2

What is a Perl regex that can replace select text that is not part of an anchor tag? For example I would like to replace only the last "text" in the following code.

blah <a href="http://www.text.com"> blah text blah </a> blah text blah.

Thanks.

brian d foy
  • 129,424
  • 31
  • 207
  • 592
zylstra
  • 740
  • 1
  • 8
  • 22
  • 3
    gulp. Regex and html. goes to hide... – Sam Holder Jan 25 '10 at 10:12
  • Aren't the first and last two "blahs" also "not part of an anchor tag?" – Jay Jan 25 '10 at 10:12
  • @Jay - I assume the OP wants to `magic_replace(html, 'text', 'link still ok')` – Kobi Jan 25 '10 at 10:19
  • 1
    @Jay: Presumably he's doing `s/text/replacement/g`, so the blahs don't match. But this is not a job for a regex (alone). – cjm Jan 25 '10 at 10:21
  • 2
    Ah... got it. Yes, refer to the seminal text on the subject: http://stackoverflow.com/questions/1732348/regex-match-open-tags-except-xhtml-self-contained-tags/1732454#1732454 – Jay Jan 25 '10 at 10:29
  • 2
    It is said that in Ulthar, which lies beyond the river Skai, no man may parse html with a regex. – daotoad Jan 25 '10 at 18:31

3 Answers3

8

You don't want to try to parse HTML with a regex.

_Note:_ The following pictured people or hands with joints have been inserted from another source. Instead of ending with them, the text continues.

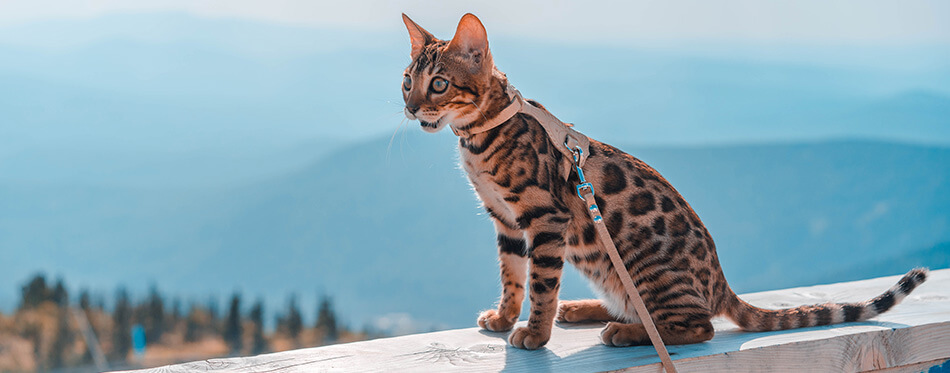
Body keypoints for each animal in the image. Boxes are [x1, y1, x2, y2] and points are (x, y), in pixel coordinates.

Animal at [400, 12, 928, 348]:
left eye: (439, 84)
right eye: (407, 81)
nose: (409, 107)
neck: (478, 136)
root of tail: (720, 284)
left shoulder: (543, 217)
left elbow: (540, 284)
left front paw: (534, 331)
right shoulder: (506, 220)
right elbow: (511, 274)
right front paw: (505, 316)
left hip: (645, 266)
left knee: (698, 326)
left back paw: (625, 331)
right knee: (638, 306)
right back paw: (588, 310)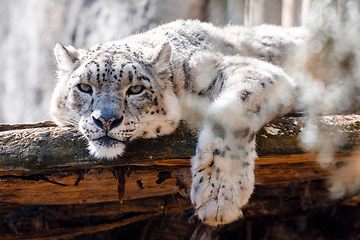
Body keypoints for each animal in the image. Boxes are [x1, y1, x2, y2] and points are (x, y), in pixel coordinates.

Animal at [50, 19, 306, 226]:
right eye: (84, 87)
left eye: (136, 89)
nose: (105, 120)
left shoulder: (253, 70)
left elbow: (232, 110)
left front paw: (218, 194)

Try HTML::TreeBuilder instead.

use HTML::TreeBuilder;

my $html = HTML::TreeBuilder->new_from_file('file.html');
# or some other method, depending on where your HTML is

doReplace($html);

sub doReplace
{
  my $elt = shift;

  foreach my $node ($elt->content_refs_list) {
    if (ref $$node) {
      doReplace($$node) unless $$node->tag eq 'a';
    } else {
      $$node =~ s/text/replacement/g;
    } # end else this is a text node
  } # end foreach $node

} # end doReplace
cjm
  • 61,471
  • 9
  • 126
  • 175
1

I have temporarily prevailed:

$html =~ s|(text)([^<>]*?<)(?!\/a>)|replacement$2|is;

but I was dispirited, dismayed, and enervated by the seminal text; and so shall pursue Treebuilder in subsequent endeavors.

Community
  • 1
  • 1
zylstra
  • 740
  • 1
  • 8
  • 22
  • Use of regex html parsers will cause you to wind up like Charles Dexter Ward. – daotoad Jan 25 '10 at 18:28
  • Your regex will also replace the "text" inside `text`, because it only looks at the first end tag. – cjm Jan 25 '10 at 19:41
  • it depends on what you're parsing - if they are small, regular lines of HTML output by another process for example, then a regex might be appropriate. if they are actual full HTML pages, then a proper HTML parser makes sense... – plusplus Jan 26 '10 at 11:01
0

Don't use regexps for this kind of stuff. Use some proper HTML parser, and simply use plain regexp for parts of html that you're interested in.